A switch to a second-line drug in a patient receiving first-line therapies likely will be effective at decreasing disease activity.
A common referral question for patients being sent to a specialty multiple sclerosis (MS) clinic is what therapeutic decisions to make when a patient continues to have relapses despite having received treatment with Copaxone or interferons.

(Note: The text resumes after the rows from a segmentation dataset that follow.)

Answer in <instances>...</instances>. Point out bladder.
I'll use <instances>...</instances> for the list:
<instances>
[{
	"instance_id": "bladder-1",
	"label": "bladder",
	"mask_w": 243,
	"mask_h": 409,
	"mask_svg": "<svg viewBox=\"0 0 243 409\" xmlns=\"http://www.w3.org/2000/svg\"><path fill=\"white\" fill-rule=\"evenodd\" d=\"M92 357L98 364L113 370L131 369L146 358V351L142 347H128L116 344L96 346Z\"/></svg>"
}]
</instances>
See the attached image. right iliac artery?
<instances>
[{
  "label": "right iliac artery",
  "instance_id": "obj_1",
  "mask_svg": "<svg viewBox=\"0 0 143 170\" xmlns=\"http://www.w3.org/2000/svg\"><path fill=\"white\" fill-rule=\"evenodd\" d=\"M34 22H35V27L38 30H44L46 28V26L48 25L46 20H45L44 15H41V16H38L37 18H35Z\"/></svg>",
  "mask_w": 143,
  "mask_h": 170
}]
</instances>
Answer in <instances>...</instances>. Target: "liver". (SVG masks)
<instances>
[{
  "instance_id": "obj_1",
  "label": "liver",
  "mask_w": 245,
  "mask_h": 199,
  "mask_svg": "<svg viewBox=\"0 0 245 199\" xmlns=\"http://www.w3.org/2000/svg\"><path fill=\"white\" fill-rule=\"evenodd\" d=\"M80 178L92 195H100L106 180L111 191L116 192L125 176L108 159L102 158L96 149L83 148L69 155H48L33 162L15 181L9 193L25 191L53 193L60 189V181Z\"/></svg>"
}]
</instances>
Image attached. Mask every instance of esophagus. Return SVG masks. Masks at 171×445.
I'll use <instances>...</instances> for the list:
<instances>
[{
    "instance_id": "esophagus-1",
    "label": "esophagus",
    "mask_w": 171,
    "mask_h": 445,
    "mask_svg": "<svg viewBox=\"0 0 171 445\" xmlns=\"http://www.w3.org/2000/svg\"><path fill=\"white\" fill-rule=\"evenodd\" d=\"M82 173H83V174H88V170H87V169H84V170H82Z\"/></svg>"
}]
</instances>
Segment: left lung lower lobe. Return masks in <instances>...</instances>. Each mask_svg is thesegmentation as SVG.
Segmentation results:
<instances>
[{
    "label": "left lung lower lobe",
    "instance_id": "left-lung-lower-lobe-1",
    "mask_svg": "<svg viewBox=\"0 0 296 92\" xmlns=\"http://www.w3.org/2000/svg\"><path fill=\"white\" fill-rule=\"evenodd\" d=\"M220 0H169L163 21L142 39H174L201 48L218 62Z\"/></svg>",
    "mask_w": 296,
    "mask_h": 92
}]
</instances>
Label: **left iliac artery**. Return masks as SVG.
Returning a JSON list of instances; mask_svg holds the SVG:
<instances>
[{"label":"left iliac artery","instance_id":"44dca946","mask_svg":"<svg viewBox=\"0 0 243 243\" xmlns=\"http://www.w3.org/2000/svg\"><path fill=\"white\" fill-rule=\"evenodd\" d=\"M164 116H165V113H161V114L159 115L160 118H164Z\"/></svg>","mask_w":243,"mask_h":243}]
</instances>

Despite the relative effectiveness of these first-line drugs, there are certainly patients who continue to have active disease and it is important to consider switching them to a second-line therapy in a timely manner. In the main, this therapeutic decision has been based on discussing the various available therapies with patients and considering the route of administration and potential adverse effects before making a decision. However, a new study published in the Annals of Neurology1 has provided the beginnings of some useful efficacy data to help guide this decision.
The design of the study was to use a large cohort of prospectively followed MS patients with many details of therapy and clinical activity followed. The authors culled out patients who were switched to either Tysabri or Gilenya from first-line therapy because of persistently high disease activity. They then compared the disease activity in the 6 months prior to switching with the 12 months after switching to try to extract information as to which of the therapeutic switches was more effective. The authors ended up with a sizable group of 578 patients (407 switched to Tysabri and 171 to Gilenya).
Although the authors concluded from their analysis that Tysabri is slightly superior to Gilenya on the basis of efficacy in decreasing both disease activity and short-term disability, what really struck me was the dramatic efficacy of both agents after switching. It is important to remember that this is a group of patients who were already on disease modifying therapies and that these patients had dramatic response to changing to one of the second-line therapies.
I don’t believe the differences between Tysabri and Gilenya in this study are great enough to outweigh a variety of other considerations that go into what agent to use for a switch. Patients with +JC virus titers are unlikely to move to Tysabri unless there is no other choice. Also, this study didn’t include switches to Tecfidera, which might have been similarly effective.
In the end, though, I believe the major message here is that a switch to a second-line drug in a patient with active RRMS on first-line therapies is quite likely to be extremely effective at decreasing disease activity.
1. Kalincik T, Horakova D, Spelman T, et al. Switch to natalizumab versus fingolimod in active relapsing-remitting multiple sclerosis. Ann Neurol. 2015;77:425-435.